The giant tent that housed the 1949 Greater Los Angeles Revival has become an iconic image in accounts of the ministry of Billy Graham, now considered the world's most famous preacher. The 30-year-old former Youth for Christ evangelist prowled the platform in a voluminous double-breasted suit that hung on his bony frame like a scarecrow's garment. He was still unknown to most of America, but he was ready for a larger stage. As his hands became pistols to fire accusations of shortcoming into the transfixed crowd or machetes to hack through the jungle of contemporary sin, it was not difficult to believe he had a candidate in mind when he declared, "When God gets ready to shake America, He may not take the Ph.D. and the D.D. God may choose a country boy. … God may choose the man that no one knows, a little nobody, to shake America for Jesus Christ in this day, and I pray that He would!"
As the revival neared the end of its planned three-week run with only modest results, popular radio star Stuart Hamblen (who later wrote the gospel song "It Is No Secret") began attending, underwent a dramatic conversion, and plugged the meetings on his radio show. Then came an even more crucial break. One evening, a cluster of reporters and photographers met Graham when he arrived at the tent. Puzzled, even somewhat frightened, Billy asked a reporter what had happened. "You have just been kissed by William Randolph Hearst," the man said. "Look here." He showed him a scrap of paper from a wire-service machine. "The boss has said, 'Puff Graham.'"
The next day, the two Hearst papers in Los Angeles gave Graham and the revival banner headlines, and 12 other papers in the chain also gave the campaign extensive coverage. Within days, the Associated Press, the United Press, and the International News Service picked up the story, and Time, Newsweek, and Life followed suit soon afterward. On the train back to Minneapolis when the revival had finally ended after eight weeks, conductors and passengers treated him like a hero, and reporters crowded on board to press their inquiries. Billy Graham had become a national figure.

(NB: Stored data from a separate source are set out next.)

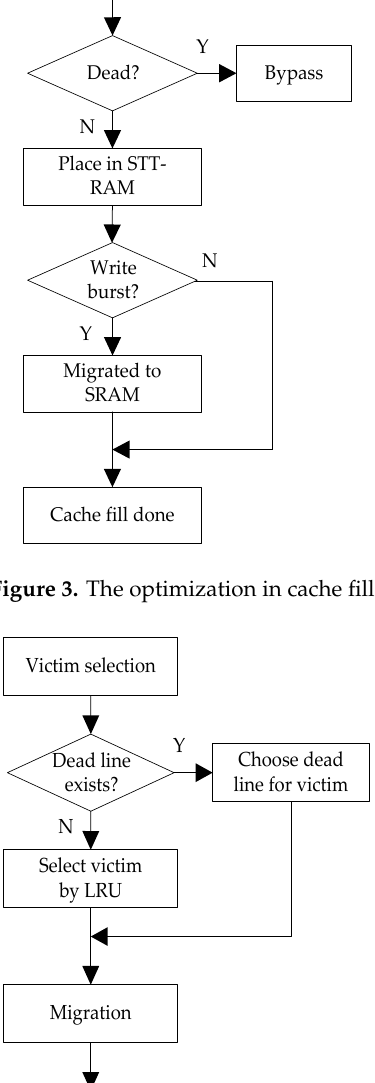
Figure 5. Two classes of migrations. ( a ) Migrations in L2 cache, and ( b ) migrations in L3 cache.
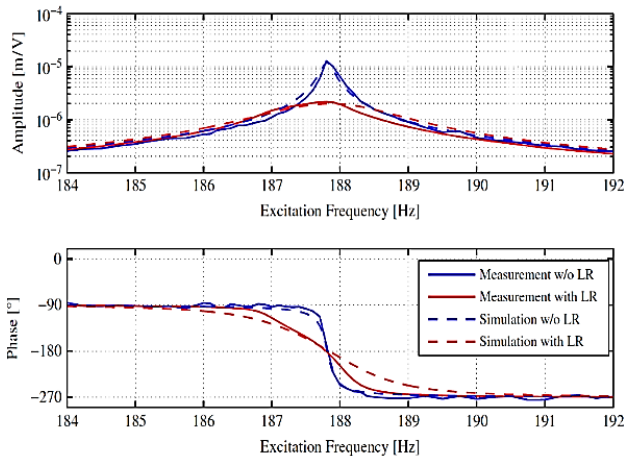
Figure 2. Comparison of amplitude – frequency and phase – frequency with and without LR match-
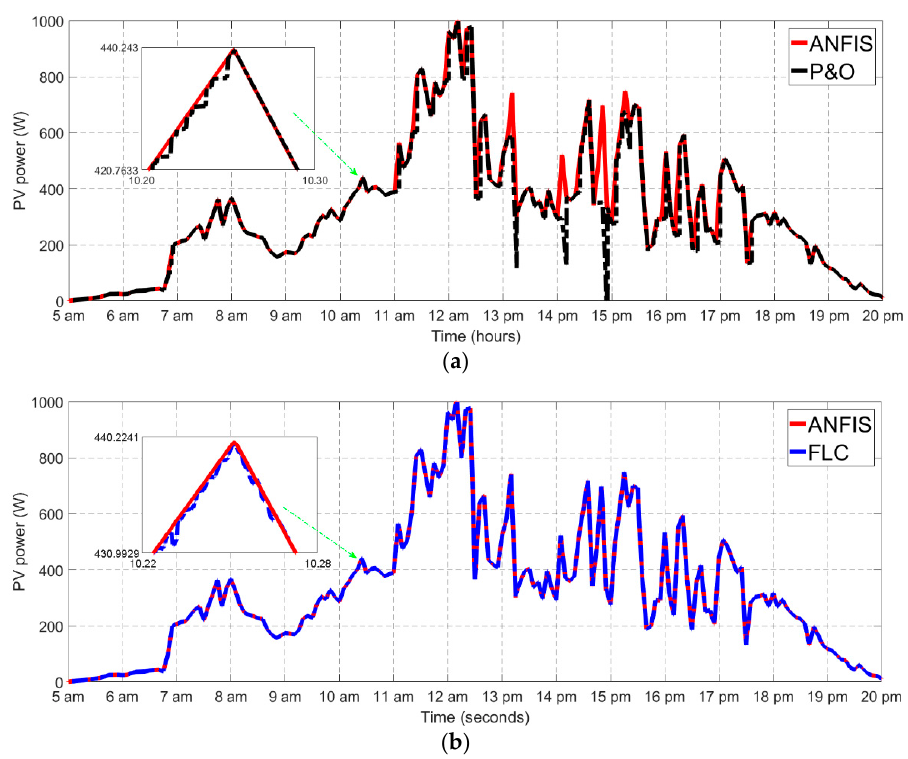
Figure 12. ( a ) Real measurement test of one day of: ( a ) Solar irradiance and ( b ) operating temperature.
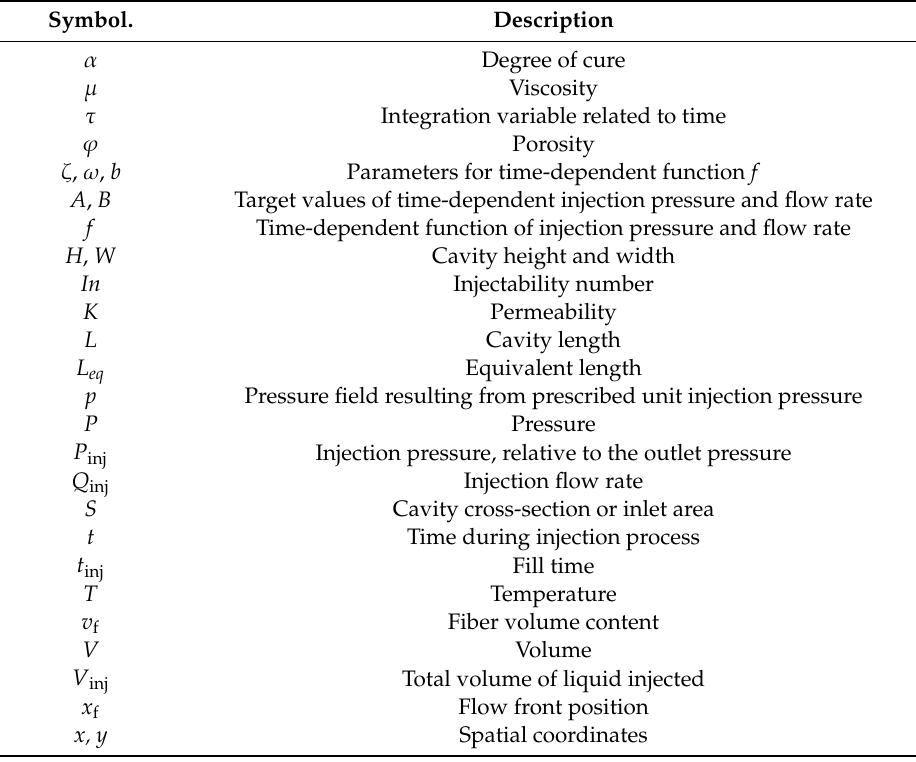
Table 1. List of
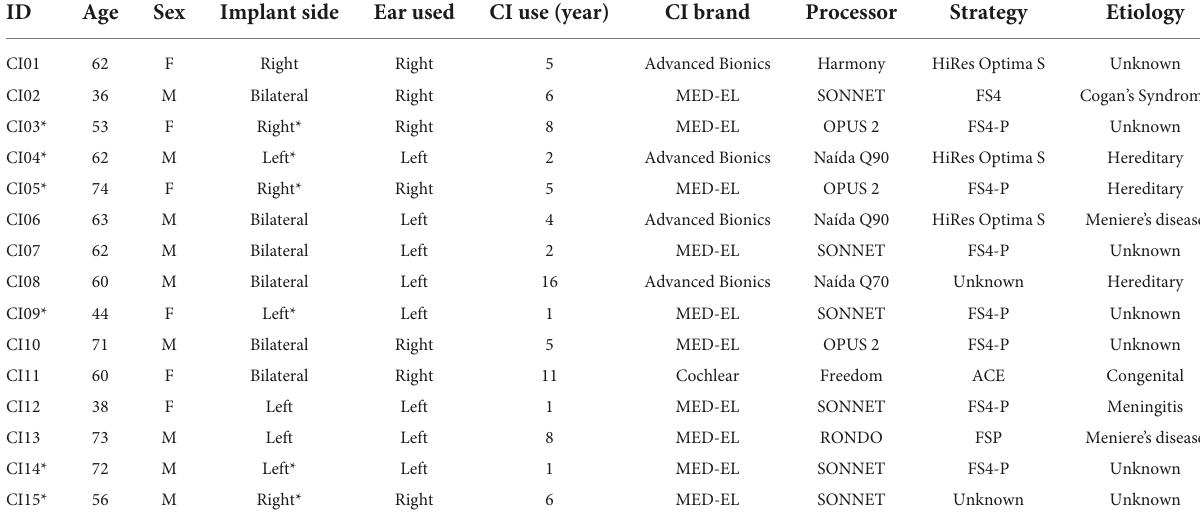
TABLE 1 Demographics of cochlear implant listeners included in the current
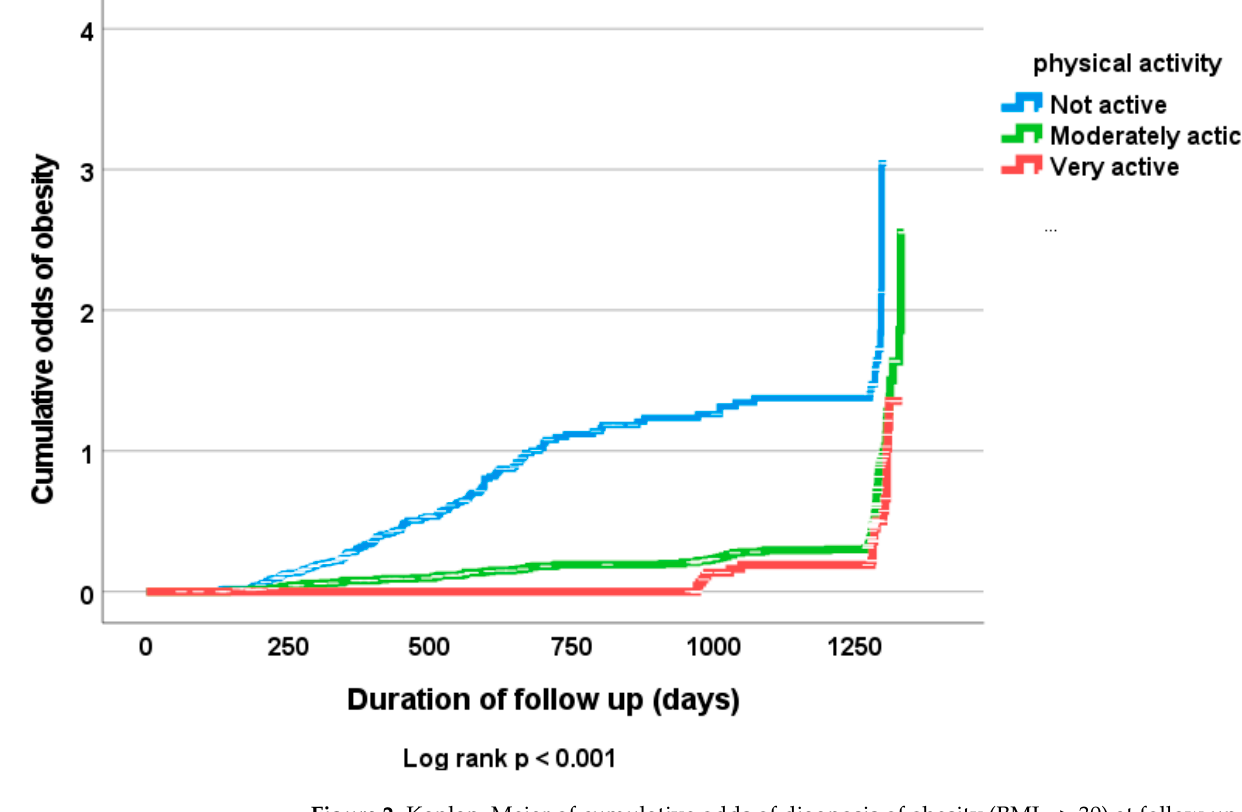
Figure 2. Kaplan–Meier of cumulative odds of diagnosis of obesity (BMI => 30) at follow up in all subjects according to levels of physical activity.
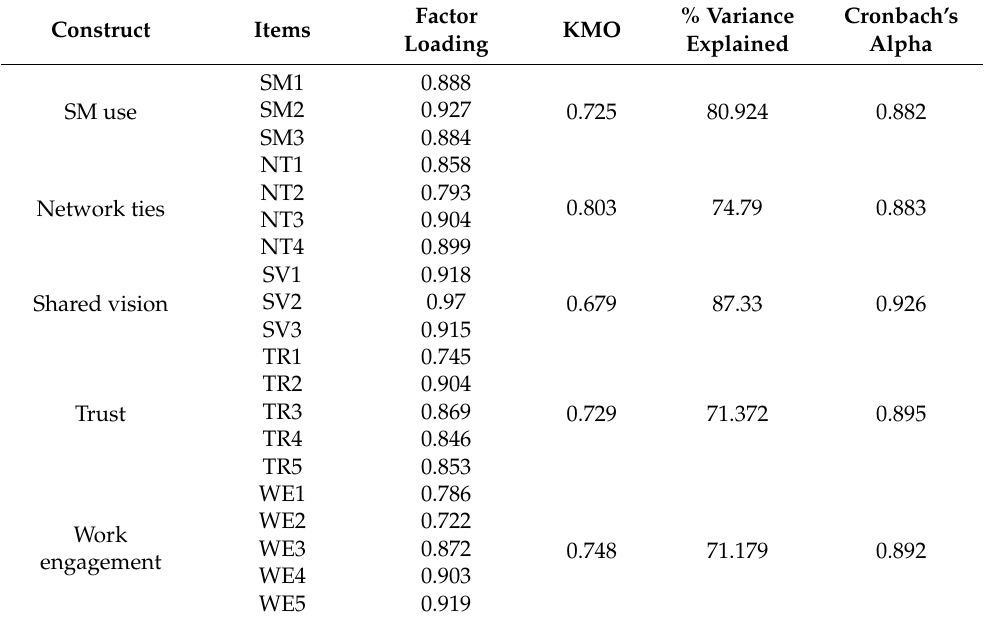
Table A2. Summary of the pilot test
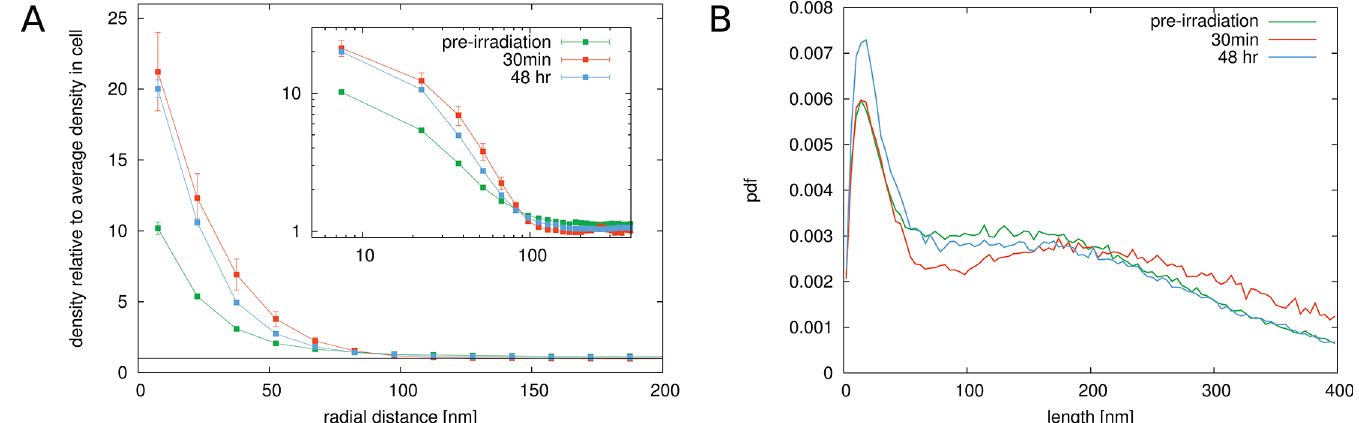
Fig 9. Results for cells exposed to 0.5 Gy radiation. Panel A. The figure shows the radial radial distribution function for H3K4 antibodies representing euchromatin (methylated histone variants) for non-irradiated and irradiated cells. Error bars represent the standard deviation of the mean value after averaging over the sample of cells. The value for g ( r ) at small distances goes up to around 20, indicating the high marker densities during repair. The rapid drop off of the radial distribution function within a distance of about 50 nm shows that euchromatin forms small clustered areas. Upon exposure to 0.5 Gy γ - irradiation, a change in the correlation function can be observed in cells that were imaged after 30 min and 48 hrs. The value at small radial distances increases compared to non-irradiated cells. This indicates that the density in the euchromatic regions becomes on average higher in irradiated cells. Panel B. The distribution of edge lengths in the Delaunay triangulation of the markers confirms these observations. A sharp peak in the distribution at around 30 nm can be seen in untreated cells. In 48 h post-irradiation cells, the peak spreads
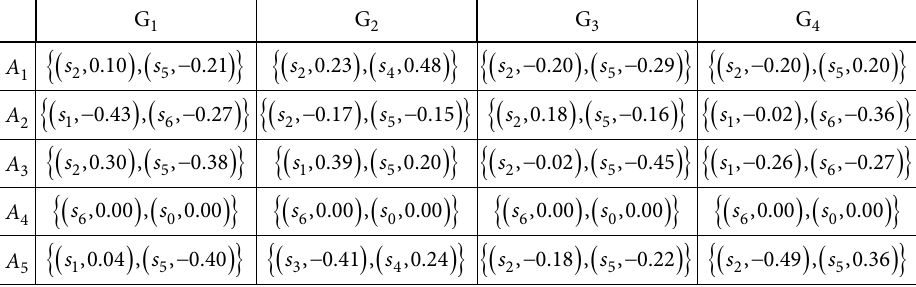
Table 9. Collective weighted assessing matrix with 2TLPFNs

Although he had not been a party to the 1942 founding of the National Association of Evangelicals, Graham's efforts on behalf of Youth for Christ had introduced him to legions of people who were or would become leaders in that movement. Now, through his crusades and the attention they could draw, it seemed possible that he could play a significant role in helping the movement reach out to the larger culture. Eventually, no figure came to represent the spirit of the New Evangelicalism more fully than Billy Graham.
A Country Boy
Born in Charlotte, North Carolina, on November 7, 1918, and reared on a dairy farm in a strict Calvinist household, Graham had occasion to hear numerous itinerant revivalists. Some of them stayed in his home and sowed the first seeds of interest in a preaching career. Graham attended Bob Jones College briefly, Florida Bible Institute (where he began preaching and changed his denominational affiliation from Associate Reformed Presbyterian to Southern Baptist), and Wheaton College (where he met and married Ruth Bell, the daughter of a medical missionary, and undertook his first and only stint as a local pastor). He became the field representative for Youth for Christ International in 1945, and by the fall of 1948 he and his new music director, Cliff Barrows, were devoting most of their time and energy to Graham's revival campaigns.